Pour tout aficionado du rock mélancolique des années 90, Juliana Hatfield a incarné l'intégrité de la scène indépendante de l'époque. À 47 ans, l'Américaine revient avec un nouvel album et assume désormais son «excentricité».

«Je continue à me demander quelle trace laissera mon passage sur Terre», philosophe Juliana Hatfield, à la fois franche et modeste, lors d'un entretien accordé à l'AFP.

Le refus de la «starification» a d'ailleurs été, un temps, la marque de fabrique du rock indé, de celui qui gravitait autour de Boston, avec Sebadoh ou Dinosaur Jr, il y a une grosse vingtaine d'années.

À l'époque, Juliana Hatfield et son groupe The Juliana Hatfield Three se fait un nom en Europe et sur les radios universitaires américaines grâce à des titres comme My Sister, Hey Babe ou Spin the Bottle», mis en valeur dans Reality Bites, le film de Ben Stiller sur la Génération X, ces Occidentaux nés dans les années 60-70.

Depuis, la Génération Y a suivi et Juliana Hatfield s'est essayée à la peinture, a étudié les beaux-arts, a écrit un livre et a sorti des disques en solo.

Whatever, My Love, sorti en février, signe le grand retour de son groupe, The Juliana Hatfield Three, avec lequel elle n'avait plus enregistré depuis 22 ans.

Le disque n'a rien de révolutionnaire - de la pop à guitares, agrémentée de la voix frêle de Juliana Hatfield -, son intérêt réside dans la candeur de la chanteuse: elle a le blues et elle ne s'en cache pas.

«J'assume mon excentricité»

«J'ai vraiment le sentiment que la musique m'a maintenue en vie pendant de longues années. Ça a été ma bouée de sauvetage», confie-t-elle.

Et ce ne sont pas des paroles en l'air. Alors que sa carrière commençait à décoller, Juliana Hatfield tombe en dépression au milieu des années 90 et annule une tournée en Europe.

Dans ses mémoires When I Grow Up sortis en 2008, elle mettait ses déboires sur le compte de l'industrie musicale qui préfère qu'une chanteuse «travaille et enchaîne les promos jusqu'à l'épuisement ou au craquage et qu'elle soit bonne pour les urgences, plutôt qu'elle s'échappe tant qu'elle a encore le pouvoir de décider elle-même de la suite des événements».

Sur Whatever, My Love, Juliana Hatfield chante et joue de la guitare. Pour elle, reprendre le Juliana Hatfield Three tombait sous le sens, la «chimie» y étant autrement plus forte que lorsqu'elle louait les services de musiciens de studio.

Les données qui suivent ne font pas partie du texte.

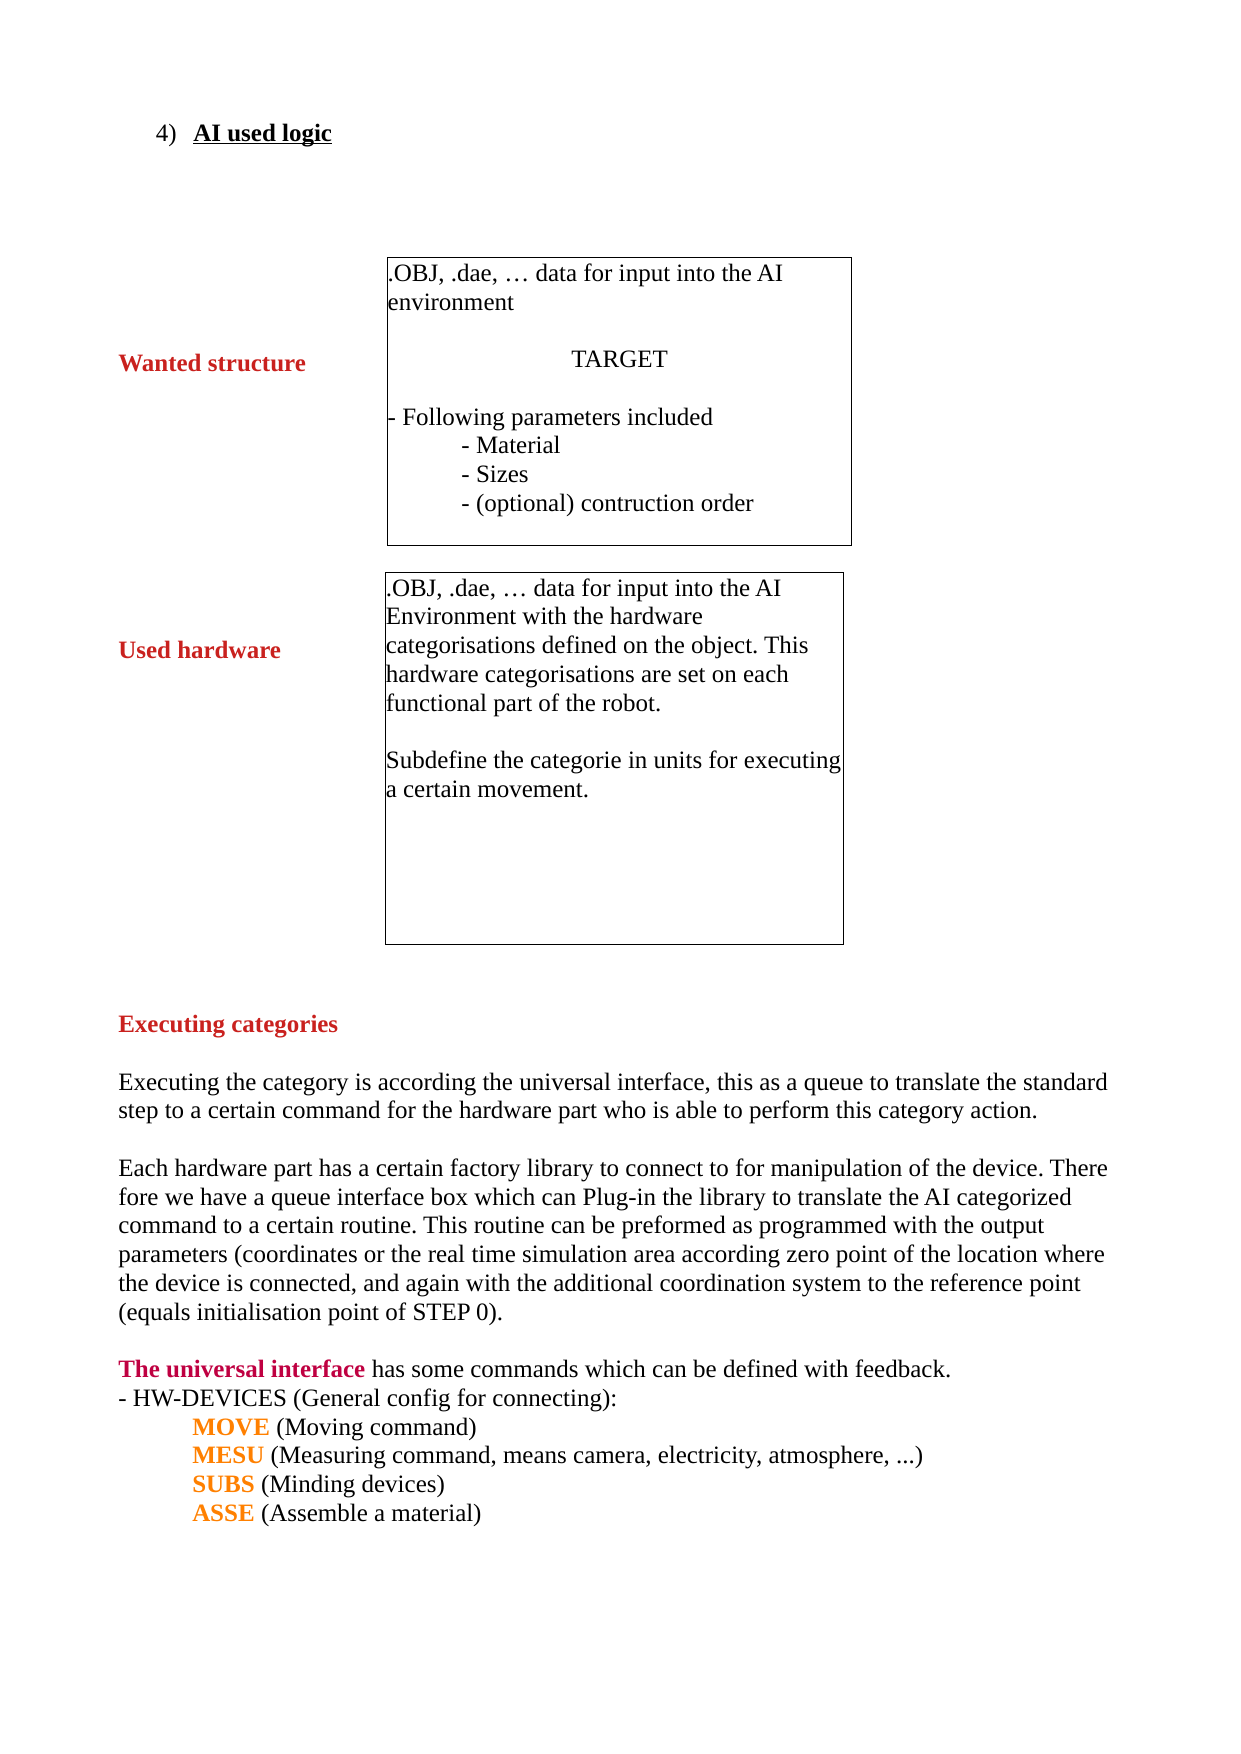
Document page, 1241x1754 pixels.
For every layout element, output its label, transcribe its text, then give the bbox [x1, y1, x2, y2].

text SUBS (Minding devices) [118, 1469, 1122, 1498]
text MESU (Measuring command, means camera, electricity, atmosphere, ...) [118, 1441, 1122, 1469]
text Wanted structure [852, 348, 1122, 377]
text Used hardware [386, 636, 843, 664]
text Used hardware [118, 636, 385, 664]
text ASSE (Assemble a material) [118, 1498, 1122, 1527]
text The universal interface has some commands which can be defined with feedback. [118, 1354, 1122, 1383]
text Wanted structure [388, 348, 851, 377]
text - HW-DEVICES (General config for connecting): [118, 1383, 1122, 1412]
text MOVE (Moving command) [118, 1412, 1122, 1441]
text Used hardware [844, 636, 1122, 664]
text Wanted structure [118, 348, 387, 377]
text Each hardware part has a certain factory library to connect to for manipulation of the device. There fore we have a queue interface box which can Plug-in the library to translate the AI categorized command to a certain routine. This routine can be preformed as programmed with the output parameters (coordinates or the real time simulation area according zero point of the location where the device is connected, and again with the additional coordination system to the reference point (equals initialisation point of STEP 0). [118, 1153, 1122, 1326]
text Executing the category is according the universal interface, this as a queue to translate the standard step to a certain command for the hardware part who is able to perform this category action. [118, 1067, 1122, 1124]
list AI used logic [156, 118, 1122, 147]
text Executing categories [118, 1009, 1122, 1038]
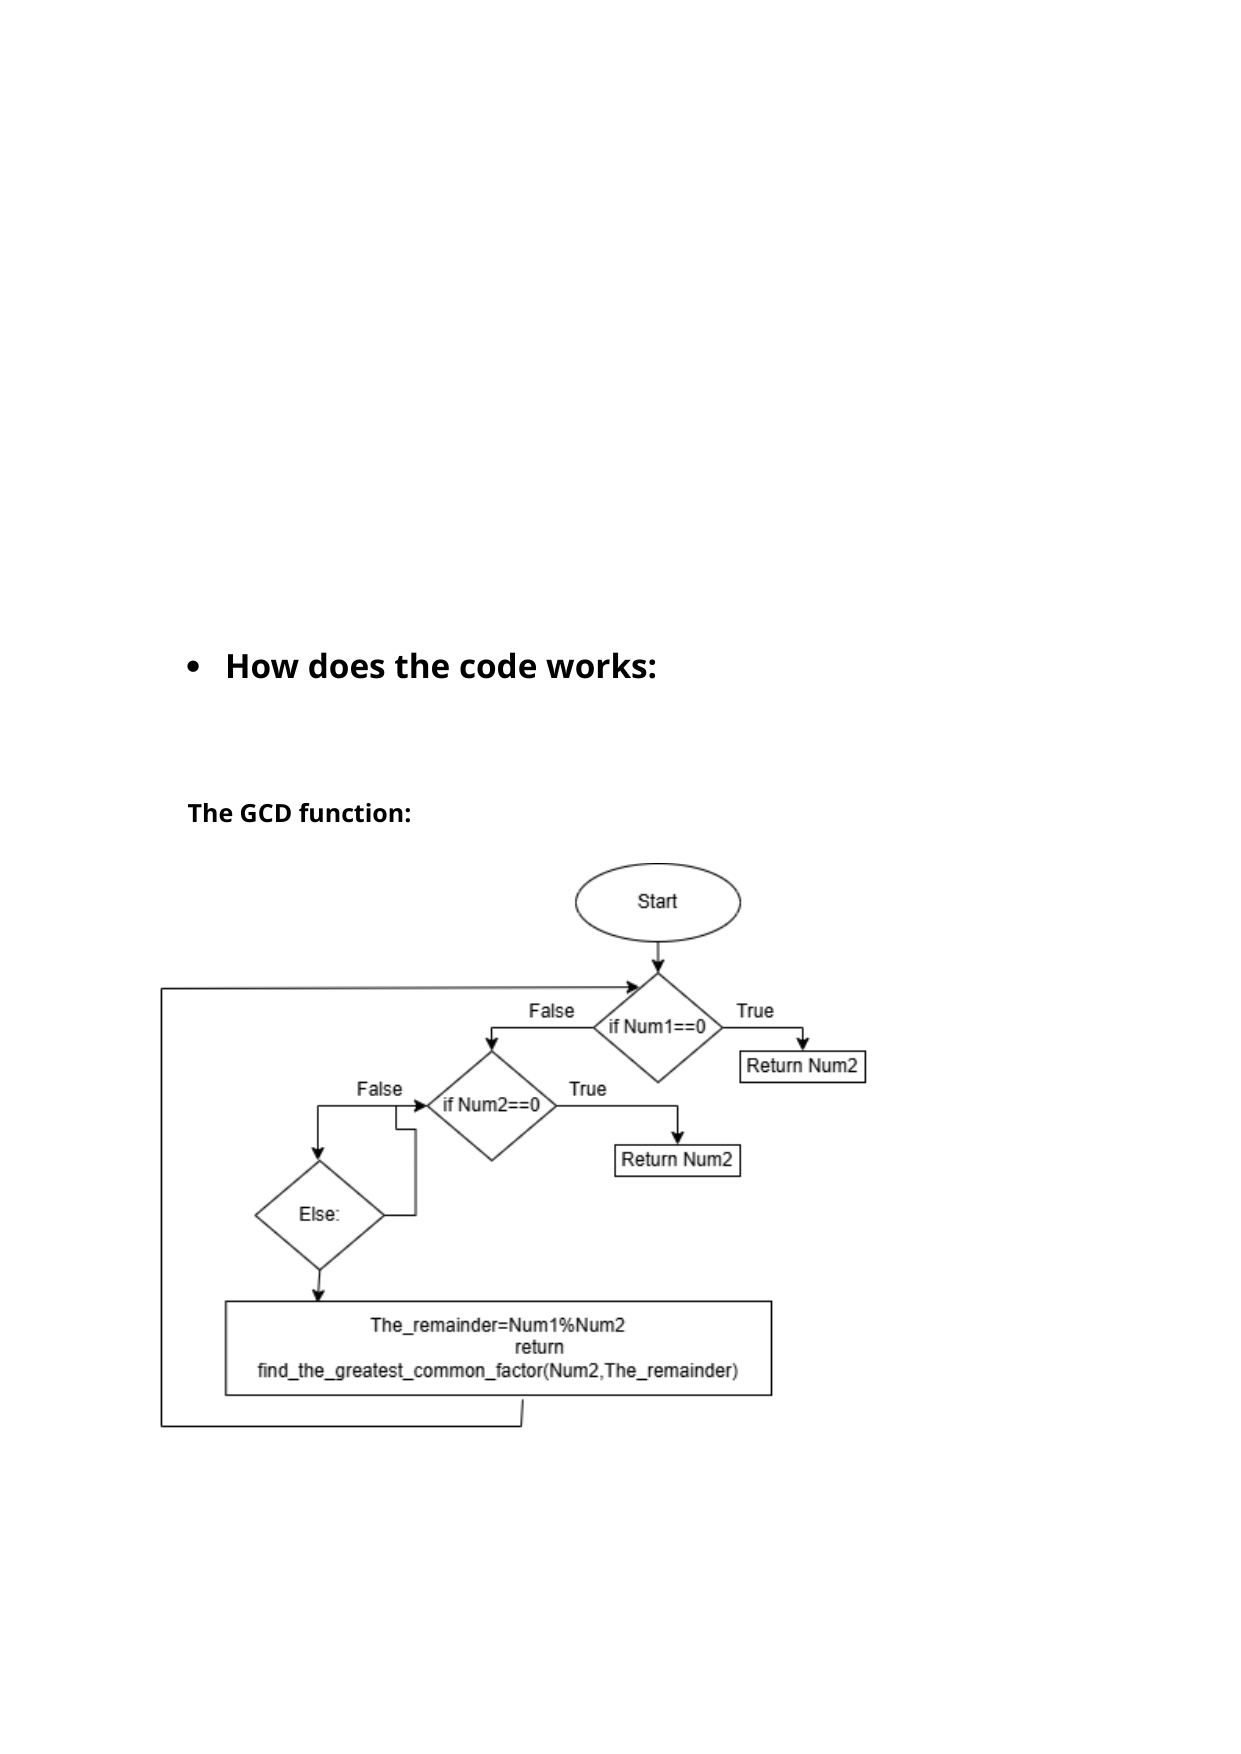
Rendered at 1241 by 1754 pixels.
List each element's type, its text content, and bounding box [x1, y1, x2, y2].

list How does the code works: [187, 643, 1090, 688]
text The GCD function: [187, 796, 1090, 830]
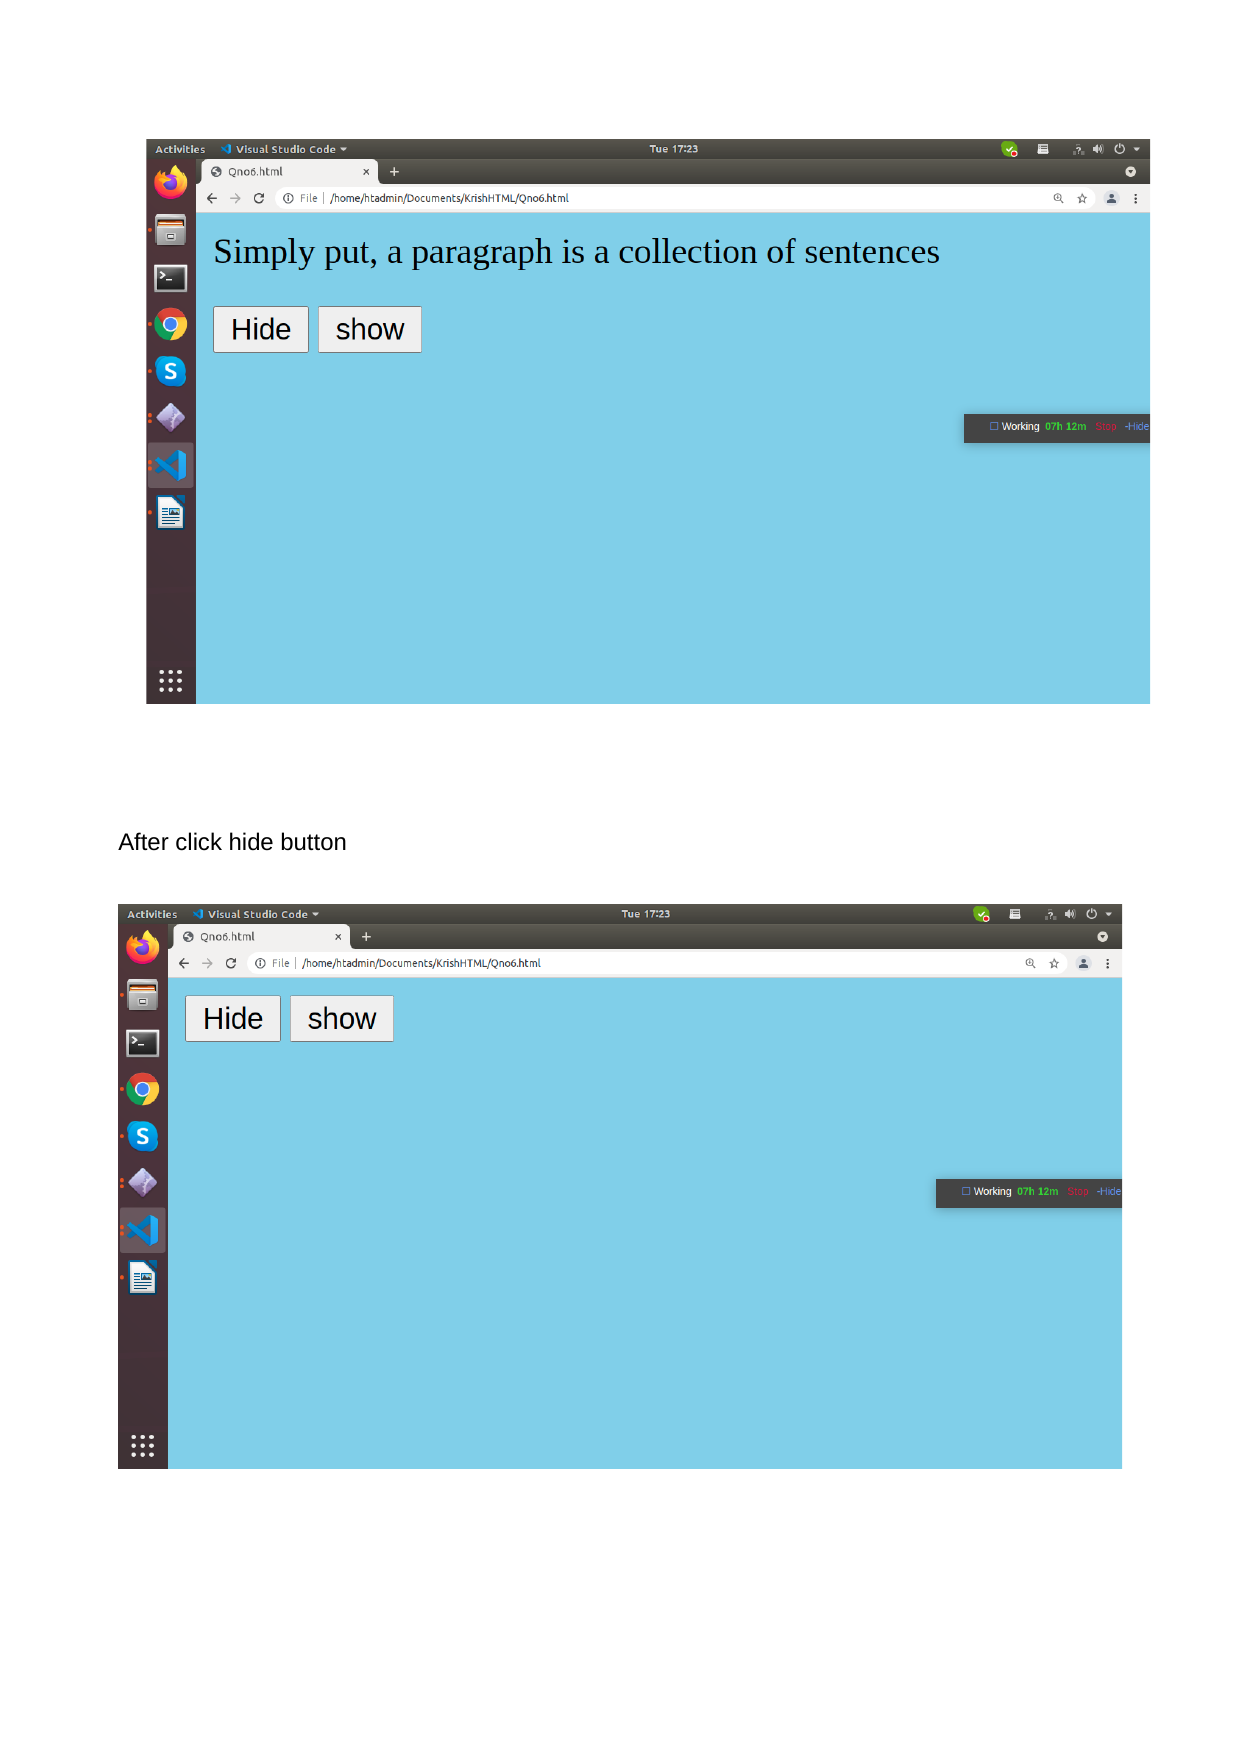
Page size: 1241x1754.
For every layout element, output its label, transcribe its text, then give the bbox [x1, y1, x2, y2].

picture [146, 139, 1151, 704]
picture [118, 904, 1123, 1469]
text After click hide button [118, 828, 1122, 856]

Pourtant, plusieurs morceaux ont été composés il y a quelques années déjà et n'ont plus grand chose à voir avec son état d'esprit actuel.

Lorsqu'elle a écrit I'm Shy, Juliana Hatfield explique qu'elle était «anxieuse», terrifiée à l'idée de «parler aux gens».

«Maintenant, j'assume mon excentricité», assure-t-elle. «Je ne me préoccupe plus tellement de ma singularité. J'accepte beaucoup plus mes limites, en fait, je les accepte».